Abécédaire
Ivan Gros
17/10/2015
Jusque dans les années 1960, le chaos, c’était l’avant-monde, l’anti-monde, le désordre compact, indifférencié, absolu. Depuis, sa perception a été définitivement bouleversée, et de lointains échos nous en parviennent des sciences mathématiques et de la physique… Le désordre, dit la théorie, serait déterministe ! Les mathématiciens montrent qu’on peut générer des comportements chaotiques dans des systèmes déterminés par des variables simples. Le chaos n’est plus alors simplement le produit du hasard. Bigre, c’est un brouillage complet de notre conception du monde. Ça complique l’étude lexicologique et ça rend caduques nos réflexes étymologistes. On ne peut plus simplement opposer le chaos à l’ordre. On ne peut plus chercher innocemment sa synonymie avec le désordre, le néant, le non-sens ou l’anomie. C’est simple : depuis Edward Lorenz, c’est le bordel !

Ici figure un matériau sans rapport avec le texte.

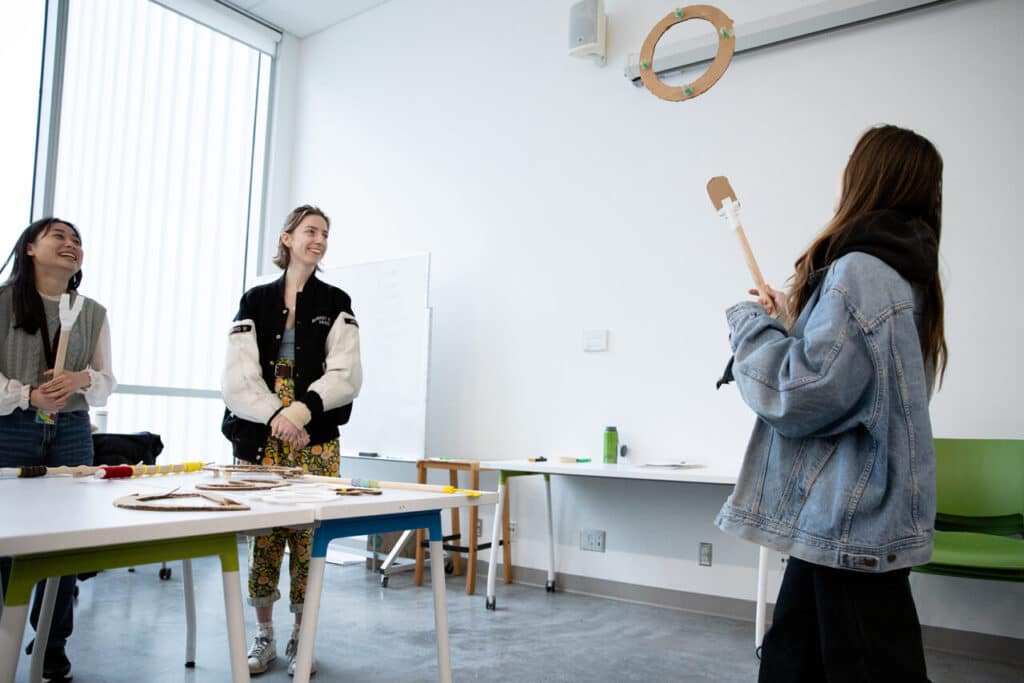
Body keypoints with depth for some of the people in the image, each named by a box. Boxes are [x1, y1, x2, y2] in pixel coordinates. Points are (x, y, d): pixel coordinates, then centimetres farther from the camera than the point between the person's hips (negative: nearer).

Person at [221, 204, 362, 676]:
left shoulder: (335, 304, 7)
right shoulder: (255, 302, 8)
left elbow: (345, 375, -3)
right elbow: (237, 377, -1)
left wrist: (303, 408, -17)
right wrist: (277, 414, -15)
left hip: (316, 439, -1)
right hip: (260, 437, 1)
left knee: (307, 535, -1)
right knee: (261, 534, 3)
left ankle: (301, 638, 15)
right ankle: (264, 636, 20)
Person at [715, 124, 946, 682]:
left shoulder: (859, 271, -18)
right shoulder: (908, 276, 13)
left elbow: (803, 397, -22)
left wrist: (752, 324, -7)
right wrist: (793, 322, 11)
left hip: (848, 522, -10)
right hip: (850, 515, 10)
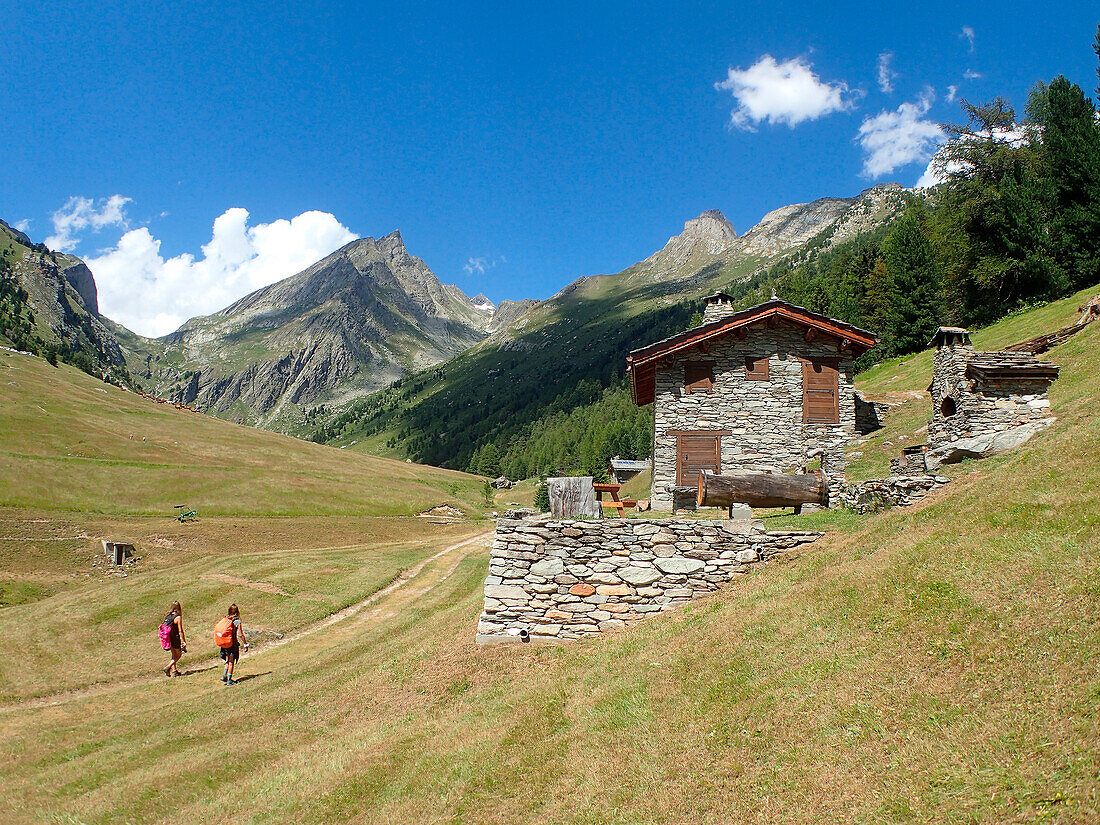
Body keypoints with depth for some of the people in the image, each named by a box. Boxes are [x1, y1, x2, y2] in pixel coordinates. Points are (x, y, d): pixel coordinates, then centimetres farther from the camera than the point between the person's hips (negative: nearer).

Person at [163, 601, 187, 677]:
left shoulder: (167, 616, 4)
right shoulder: (178, 617, -15)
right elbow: (180, 631, -15)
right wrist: (183, 641, -10)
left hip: (169, 639, 6)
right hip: (175, 639, -6)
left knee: (174, 656, 18)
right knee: (179, 655, 9)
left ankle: (174, 670, 16)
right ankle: (168, 667, -4)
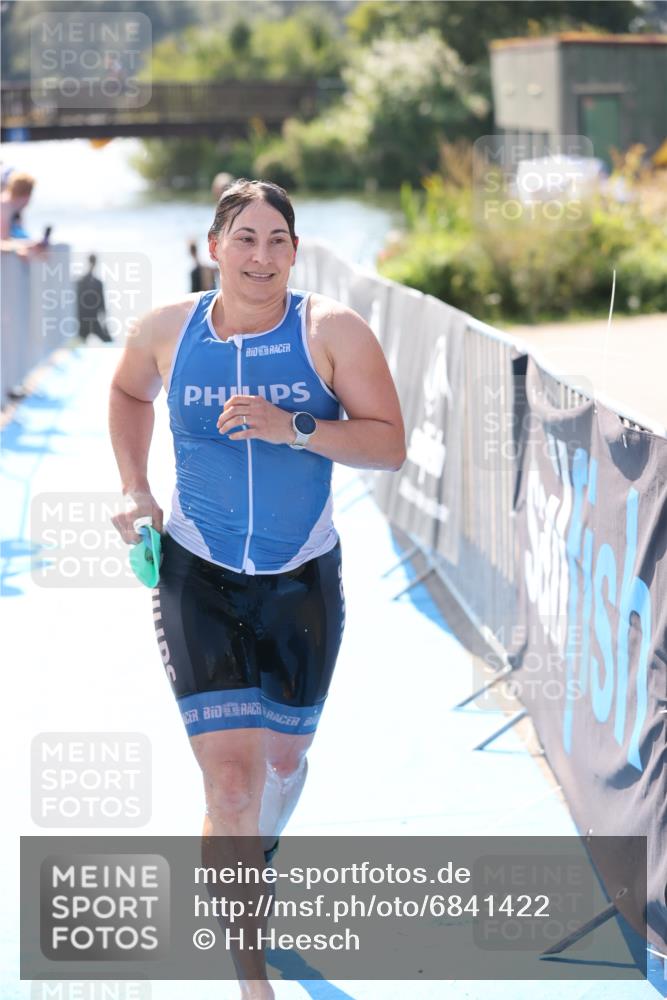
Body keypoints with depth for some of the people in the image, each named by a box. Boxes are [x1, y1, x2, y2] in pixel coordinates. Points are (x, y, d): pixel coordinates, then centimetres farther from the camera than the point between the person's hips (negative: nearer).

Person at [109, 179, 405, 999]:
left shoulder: (332, 331, -10)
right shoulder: (166, 331, -4)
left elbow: (390, 444, -14)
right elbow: (128, 393, 18)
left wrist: (291, 428, -26)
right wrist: (134, 488, 6)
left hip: (303, 583, 1)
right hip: (197, 581, -1)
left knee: (283, 758, 18)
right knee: (229, 775, -10)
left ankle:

En fait, on aura beau dire, le langage n’est pas conçu pour exprimer l’impensable sans verser dans l’absurde. Les parleurs ordinaires que nous sommes sont condamnés à vivre dans cette « immense nuit semblable au vieux chaos ». Plus la science progresse dans l’exploration des phénomènes chaotiques et moins on dispose de matériaux littéraires pour les traduire. Que l’on cherche à représenter l’univers dans sa complexité, et nous voilà réduits à suivre une intuition naturelle plus au moins hostile à l’idée traditionnelle de hasard et à forger de grossières métaphores selon cette inclination. Le concept de chaosmos n’affaiblit pas vraiment cette tendance et le rhizome n’empêche pas que ces procédés métaphoriques séparent la littérature à vocation cosmologique en deux grandes familles distinctes : littérature aléaphobe d’un côté et écrivains chaosophes de l’autre. Ce n’est peut-être qu’une affaire de croyance. Le drame invisible qui se joue est quelque chose de terrible, peut-être plus décisive qu’une rupture épistémologique. C’est la mort de la conscience du monde en tant qu’elle s’exprime par la langue.